Available data »
[Start of section]
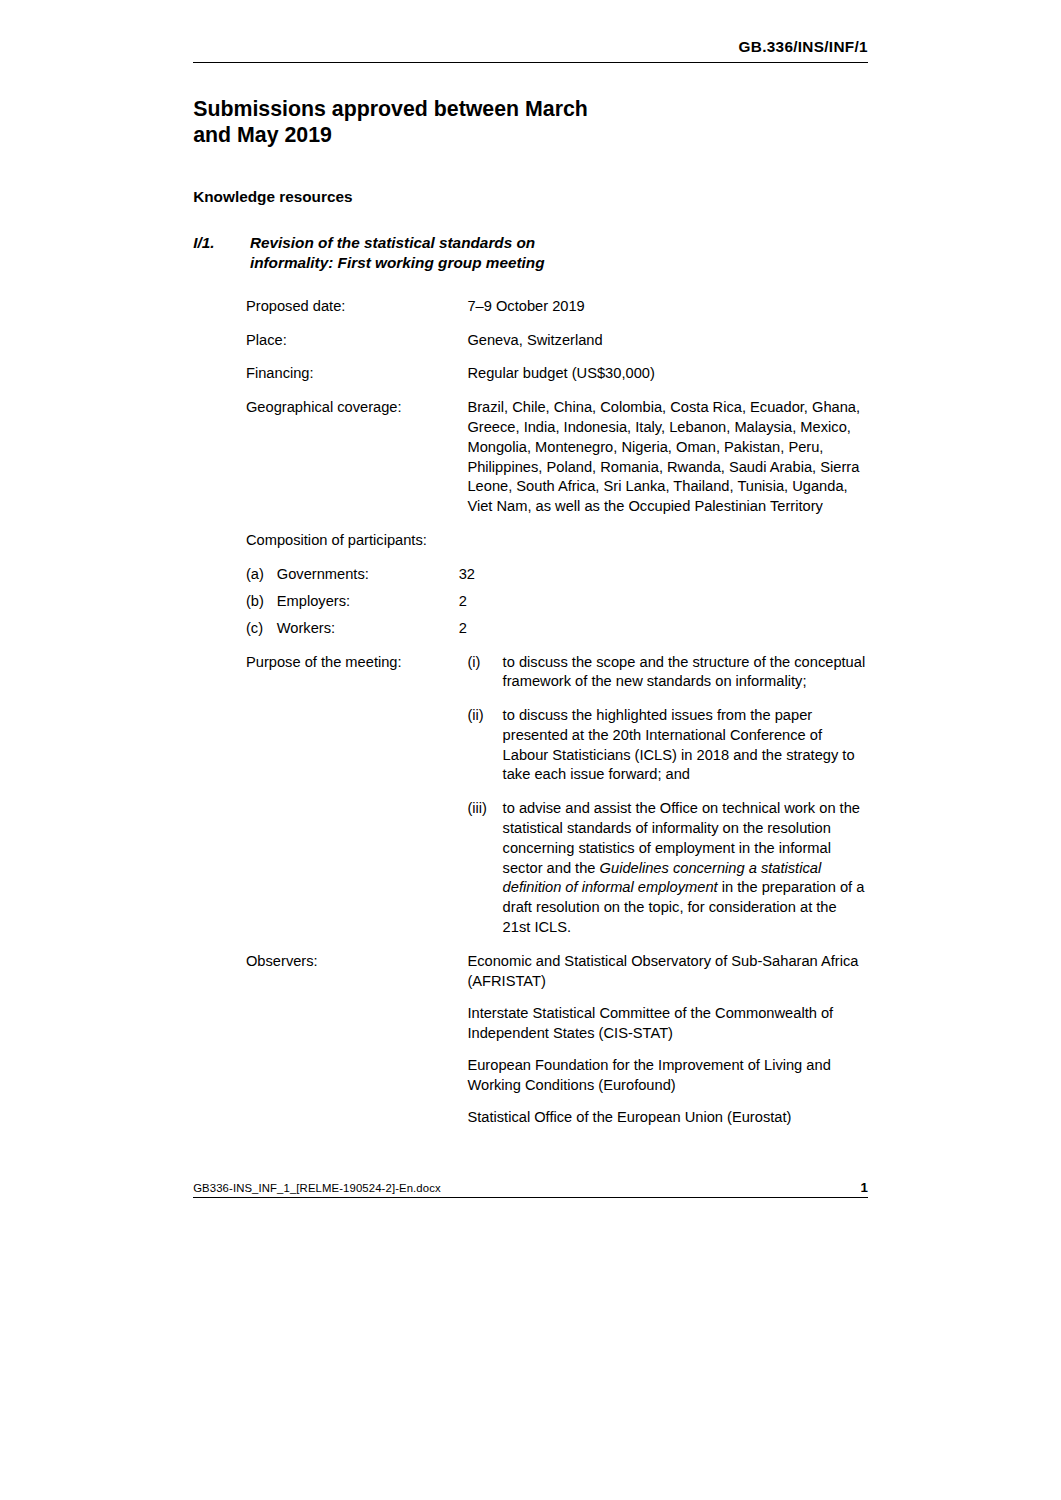GB.336/INS/INF/1
Submissions approved between March
and May 2019
Knowledge resources
I/1. Revision of the statistical standards on
informality: First working group meeting
Proposed date:
7–9 October 2019
Place:
Geneva, Switzerland
Financing:
Regular budget (US$30,000)
Geographical coverage:
Brazil, Chile, China, Colombia, Costa Rica, Ecuador, Ghana, Greece, India, Indonesia, Italy, Lebanon, Malaysia, Mexico, Mongolia, Montenegro, Nigeria, Oman, Pakistan, Peru, Philippines, Poland, Romania, Rwanda, Saudi Arabia, Sierra Leone, South Africa, Sri Lanka, Thailand, Tunisia, Uganda, Viet Nam, as well as the Occupied Palestinian Territory
Composition of participants:
(a) Governments:
32
(b) Employers:
2
(c) Workers:
2
Purpose of the meeting:
(i) to discuss the scope and the structure of the conceptual framework of the new standards on informality;
(ii) to discuss the highlighted issues from the paper presented at the 20th International Conference of Labour Statisticians (ICLS) in 2018 and the strategy to take each issue forward; and
(iii) to advise and assist the Office on technical work on the statistical standards of informality on the resolution concerning statistics of employment in the informal sector and the Guidelines concerning a statistical definition of informal employment in the preparation of a draft resolution on the topic, for consideration at the 21st ICLS.
Observers:
Economic and Statistical Observatory of Sub-Saharan Africa (AFRISTAT)
Interstate Statistical Committee of the Commonwealth of Independent States (CIS-STAT)
European Foundation for the Improvement of Living and Working Conditions (Eurofound)
Statistical Office of the European Union (Eurostat)
GB336-INS_INF_1_[RELME-190524-2]-En.docx 1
[End of section]
Task directions »
The answer must be every line of the records that contains the word "Africa".

Reply »
Brazil, Chile, China, Colombia, Costa Rica, Ecuador, Ghana, Greece, India, Indonesia, Italy, Lebanon, Malaysia, Mexico, Mongolia, Montenegro, Nigeria, Oman, Pakistan, Peru, Philippines, Poland, Romania, Rwanda, Saudi Arabia, Sierra Leone, South Africa, Sri Lanka, Thailand, Tunisia, Uganda, Viet Nam, as well as the Occupied Palestinian Territory
Economic and Statistical Observatory of Sub-Saharan Africa (AFRISTAT)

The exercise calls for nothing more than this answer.